Exercise material =>

/---

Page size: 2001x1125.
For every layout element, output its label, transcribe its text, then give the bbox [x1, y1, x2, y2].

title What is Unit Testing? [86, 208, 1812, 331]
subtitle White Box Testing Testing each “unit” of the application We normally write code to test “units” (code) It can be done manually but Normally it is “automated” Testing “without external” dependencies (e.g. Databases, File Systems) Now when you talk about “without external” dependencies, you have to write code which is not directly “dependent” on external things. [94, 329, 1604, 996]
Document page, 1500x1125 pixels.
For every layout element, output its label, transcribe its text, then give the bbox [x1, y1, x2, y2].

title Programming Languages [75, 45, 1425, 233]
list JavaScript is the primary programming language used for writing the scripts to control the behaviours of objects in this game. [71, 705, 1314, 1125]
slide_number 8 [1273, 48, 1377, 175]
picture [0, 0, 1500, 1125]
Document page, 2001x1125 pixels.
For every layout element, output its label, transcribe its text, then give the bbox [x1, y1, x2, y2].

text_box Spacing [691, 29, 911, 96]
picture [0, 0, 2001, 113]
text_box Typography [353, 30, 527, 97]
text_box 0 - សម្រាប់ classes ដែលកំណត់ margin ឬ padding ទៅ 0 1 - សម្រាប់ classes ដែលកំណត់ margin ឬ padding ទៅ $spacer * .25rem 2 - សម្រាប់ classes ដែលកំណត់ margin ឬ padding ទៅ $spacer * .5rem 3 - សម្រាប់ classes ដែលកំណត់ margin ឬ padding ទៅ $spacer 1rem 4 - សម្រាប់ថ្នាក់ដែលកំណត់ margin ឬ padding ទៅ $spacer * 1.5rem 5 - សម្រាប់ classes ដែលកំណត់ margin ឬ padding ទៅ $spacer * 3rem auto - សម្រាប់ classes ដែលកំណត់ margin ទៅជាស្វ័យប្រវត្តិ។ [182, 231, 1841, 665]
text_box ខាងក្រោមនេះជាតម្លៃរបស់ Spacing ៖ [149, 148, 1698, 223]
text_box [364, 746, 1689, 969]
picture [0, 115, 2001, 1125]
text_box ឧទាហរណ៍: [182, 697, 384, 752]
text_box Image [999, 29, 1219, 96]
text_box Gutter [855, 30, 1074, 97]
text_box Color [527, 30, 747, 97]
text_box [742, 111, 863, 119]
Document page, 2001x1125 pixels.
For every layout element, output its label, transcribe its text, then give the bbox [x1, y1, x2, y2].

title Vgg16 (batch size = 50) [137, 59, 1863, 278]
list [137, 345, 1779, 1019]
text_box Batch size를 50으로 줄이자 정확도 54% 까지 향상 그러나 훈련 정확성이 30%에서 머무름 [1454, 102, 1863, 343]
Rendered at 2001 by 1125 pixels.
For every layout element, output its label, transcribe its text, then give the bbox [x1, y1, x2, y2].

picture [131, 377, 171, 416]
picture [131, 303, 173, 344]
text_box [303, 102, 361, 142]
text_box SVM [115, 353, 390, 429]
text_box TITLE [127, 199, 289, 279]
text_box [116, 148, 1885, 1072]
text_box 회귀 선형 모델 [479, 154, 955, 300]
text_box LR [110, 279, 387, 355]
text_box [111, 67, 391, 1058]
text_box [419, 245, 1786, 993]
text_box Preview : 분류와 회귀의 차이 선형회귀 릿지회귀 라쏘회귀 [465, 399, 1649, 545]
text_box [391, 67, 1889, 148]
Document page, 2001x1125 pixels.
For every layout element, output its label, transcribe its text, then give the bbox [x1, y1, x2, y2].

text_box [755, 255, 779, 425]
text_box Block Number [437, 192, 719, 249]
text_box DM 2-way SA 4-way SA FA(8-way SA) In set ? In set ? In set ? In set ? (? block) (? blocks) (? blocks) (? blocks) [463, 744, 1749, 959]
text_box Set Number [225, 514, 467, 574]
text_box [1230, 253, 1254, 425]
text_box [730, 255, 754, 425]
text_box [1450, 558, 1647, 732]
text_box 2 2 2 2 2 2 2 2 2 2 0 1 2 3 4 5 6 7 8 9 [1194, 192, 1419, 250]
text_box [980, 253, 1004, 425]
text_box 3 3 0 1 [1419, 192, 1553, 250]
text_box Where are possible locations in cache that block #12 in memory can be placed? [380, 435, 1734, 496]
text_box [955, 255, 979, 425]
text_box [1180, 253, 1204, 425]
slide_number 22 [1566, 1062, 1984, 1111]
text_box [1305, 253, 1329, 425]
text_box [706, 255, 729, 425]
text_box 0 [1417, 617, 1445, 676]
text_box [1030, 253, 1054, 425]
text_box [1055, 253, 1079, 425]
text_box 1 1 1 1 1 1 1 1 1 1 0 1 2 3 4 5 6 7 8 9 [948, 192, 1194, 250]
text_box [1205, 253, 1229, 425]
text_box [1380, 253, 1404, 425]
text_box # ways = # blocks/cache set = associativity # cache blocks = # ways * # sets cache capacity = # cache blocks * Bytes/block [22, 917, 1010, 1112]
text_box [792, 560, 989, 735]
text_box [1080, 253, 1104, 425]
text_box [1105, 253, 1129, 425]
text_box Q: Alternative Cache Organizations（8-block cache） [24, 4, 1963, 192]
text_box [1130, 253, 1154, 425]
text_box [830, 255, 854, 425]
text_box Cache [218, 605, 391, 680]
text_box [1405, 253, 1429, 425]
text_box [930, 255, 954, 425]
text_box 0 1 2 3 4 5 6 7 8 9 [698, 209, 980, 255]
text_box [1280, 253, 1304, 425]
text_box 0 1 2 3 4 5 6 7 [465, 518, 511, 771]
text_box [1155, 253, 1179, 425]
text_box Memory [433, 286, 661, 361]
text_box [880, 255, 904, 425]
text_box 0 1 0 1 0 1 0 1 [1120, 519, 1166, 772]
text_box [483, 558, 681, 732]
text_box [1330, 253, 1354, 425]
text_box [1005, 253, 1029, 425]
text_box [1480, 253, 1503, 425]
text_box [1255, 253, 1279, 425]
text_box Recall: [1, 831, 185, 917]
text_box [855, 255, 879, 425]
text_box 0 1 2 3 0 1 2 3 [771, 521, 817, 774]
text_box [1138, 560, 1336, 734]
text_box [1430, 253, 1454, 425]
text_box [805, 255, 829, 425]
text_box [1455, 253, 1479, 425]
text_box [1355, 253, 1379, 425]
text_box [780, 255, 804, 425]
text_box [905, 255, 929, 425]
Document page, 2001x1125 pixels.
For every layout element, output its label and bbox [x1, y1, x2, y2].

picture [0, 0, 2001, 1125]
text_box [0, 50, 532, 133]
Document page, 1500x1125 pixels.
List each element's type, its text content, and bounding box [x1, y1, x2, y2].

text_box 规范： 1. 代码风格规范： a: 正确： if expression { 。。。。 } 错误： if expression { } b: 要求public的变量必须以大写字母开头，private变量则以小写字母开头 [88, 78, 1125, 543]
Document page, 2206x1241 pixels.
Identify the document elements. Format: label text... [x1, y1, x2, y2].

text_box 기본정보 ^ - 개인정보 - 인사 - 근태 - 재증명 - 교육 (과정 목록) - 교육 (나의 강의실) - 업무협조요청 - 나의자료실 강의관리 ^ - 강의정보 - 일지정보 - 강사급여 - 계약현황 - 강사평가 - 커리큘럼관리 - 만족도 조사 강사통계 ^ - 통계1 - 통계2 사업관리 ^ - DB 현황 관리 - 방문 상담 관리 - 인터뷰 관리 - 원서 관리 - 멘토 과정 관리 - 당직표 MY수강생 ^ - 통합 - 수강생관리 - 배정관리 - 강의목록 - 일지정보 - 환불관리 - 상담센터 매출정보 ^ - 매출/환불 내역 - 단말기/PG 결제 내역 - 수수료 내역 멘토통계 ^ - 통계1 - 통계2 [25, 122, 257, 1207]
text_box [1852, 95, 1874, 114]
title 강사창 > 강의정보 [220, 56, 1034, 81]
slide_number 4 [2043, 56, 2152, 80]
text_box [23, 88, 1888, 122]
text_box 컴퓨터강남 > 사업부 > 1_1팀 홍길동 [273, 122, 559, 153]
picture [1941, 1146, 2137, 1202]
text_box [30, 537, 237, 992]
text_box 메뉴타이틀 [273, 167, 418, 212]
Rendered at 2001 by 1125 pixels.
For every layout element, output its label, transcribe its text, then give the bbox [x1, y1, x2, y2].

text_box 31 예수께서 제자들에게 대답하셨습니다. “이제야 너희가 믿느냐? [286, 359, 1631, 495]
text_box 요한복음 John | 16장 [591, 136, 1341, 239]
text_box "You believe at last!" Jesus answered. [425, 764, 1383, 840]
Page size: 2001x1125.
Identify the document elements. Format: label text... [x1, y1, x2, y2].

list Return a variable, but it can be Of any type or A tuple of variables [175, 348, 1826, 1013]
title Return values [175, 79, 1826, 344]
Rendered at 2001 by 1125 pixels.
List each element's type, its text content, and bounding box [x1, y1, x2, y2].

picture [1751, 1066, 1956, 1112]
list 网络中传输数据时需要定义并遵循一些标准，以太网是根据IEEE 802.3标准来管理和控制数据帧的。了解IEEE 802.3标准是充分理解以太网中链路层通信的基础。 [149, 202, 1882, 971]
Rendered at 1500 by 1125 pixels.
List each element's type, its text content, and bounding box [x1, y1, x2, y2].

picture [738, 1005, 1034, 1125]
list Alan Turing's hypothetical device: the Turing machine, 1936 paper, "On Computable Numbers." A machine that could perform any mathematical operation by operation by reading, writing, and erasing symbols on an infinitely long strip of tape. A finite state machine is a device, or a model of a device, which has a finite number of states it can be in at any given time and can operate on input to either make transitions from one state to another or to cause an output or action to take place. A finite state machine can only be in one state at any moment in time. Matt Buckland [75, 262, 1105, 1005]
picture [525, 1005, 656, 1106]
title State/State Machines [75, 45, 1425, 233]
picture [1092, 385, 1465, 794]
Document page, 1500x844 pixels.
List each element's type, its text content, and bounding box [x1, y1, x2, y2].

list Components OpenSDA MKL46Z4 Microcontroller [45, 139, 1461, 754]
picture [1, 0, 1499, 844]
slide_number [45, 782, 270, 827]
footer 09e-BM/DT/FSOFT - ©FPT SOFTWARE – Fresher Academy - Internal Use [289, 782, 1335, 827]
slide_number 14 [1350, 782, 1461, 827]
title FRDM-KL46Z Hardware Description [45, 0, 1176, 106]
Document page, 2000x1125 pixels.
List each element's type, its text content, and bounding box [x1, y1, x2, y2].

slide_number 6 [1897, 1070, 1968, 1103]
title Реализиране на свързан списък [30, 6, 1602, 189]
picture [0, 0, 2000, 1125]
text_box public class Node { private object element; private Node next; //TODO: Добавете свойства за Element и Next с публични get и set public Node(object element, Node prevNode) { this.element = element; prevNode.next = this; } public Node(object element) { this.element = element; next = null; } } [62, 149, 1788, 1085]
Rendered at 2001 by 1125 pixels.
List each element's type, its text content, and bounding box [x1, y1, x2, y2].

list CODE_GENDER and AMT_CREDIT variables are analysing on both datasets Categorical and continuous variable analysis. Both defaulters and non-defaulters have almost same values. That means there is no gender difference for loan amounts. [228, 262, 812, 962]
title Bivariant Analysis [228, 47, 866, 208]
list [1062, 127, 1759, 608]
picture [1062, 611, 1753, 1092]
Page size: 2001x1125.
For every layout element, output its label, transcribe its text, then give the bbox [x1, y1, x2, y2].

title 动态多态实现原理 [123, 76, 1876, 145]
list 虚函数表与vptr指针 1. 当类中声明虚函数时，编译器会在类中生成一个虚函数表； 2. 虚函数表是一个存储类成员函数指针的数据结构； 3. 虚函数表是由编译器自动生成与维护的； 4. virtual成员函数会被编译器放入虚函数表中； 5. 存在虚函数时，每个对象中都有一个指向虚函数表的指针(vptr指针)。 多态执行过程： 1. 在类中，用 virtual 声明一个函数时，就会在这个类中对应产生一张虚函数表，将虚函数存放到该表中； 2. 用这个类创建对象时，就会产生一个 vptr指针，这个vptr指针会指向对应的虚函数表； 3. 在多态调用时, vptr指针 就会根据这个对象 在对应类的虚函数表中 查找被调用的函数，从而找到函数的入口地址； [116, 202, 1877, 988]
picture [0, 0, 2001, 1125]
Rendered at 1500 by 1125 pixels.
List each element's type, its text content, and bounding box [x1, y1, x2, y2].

\---

How to complete this task =>
Among the lines above, repeat exactly those from the line with "Document page, 1500x844 pixels." to the line with "Document page, 2000x1125 pixels.", counting both ends.

Reply =>
Document page, 1500x844 pixels.
List each element's type, its text content, and bounding box [x1, y1, x2, y2].

list Components OpenSDA MKL46Z4 Microcontroller [45, 139, 1461, 754]
picture [1, 0, 1499, 844]
slide_number [45, 782, 270, 827]
footer 09e-BM/DT/FSOFT - ©FPT SOFTWARE – Fresher Academy - Internal Use [289, 782, 1335, 827]
slide_number 14 [1350, 782, 1461, 827]
title FRDM-KL46Z Hardware Description [45, 0, 1176, 106]
Document page, 2000x1125 pixels.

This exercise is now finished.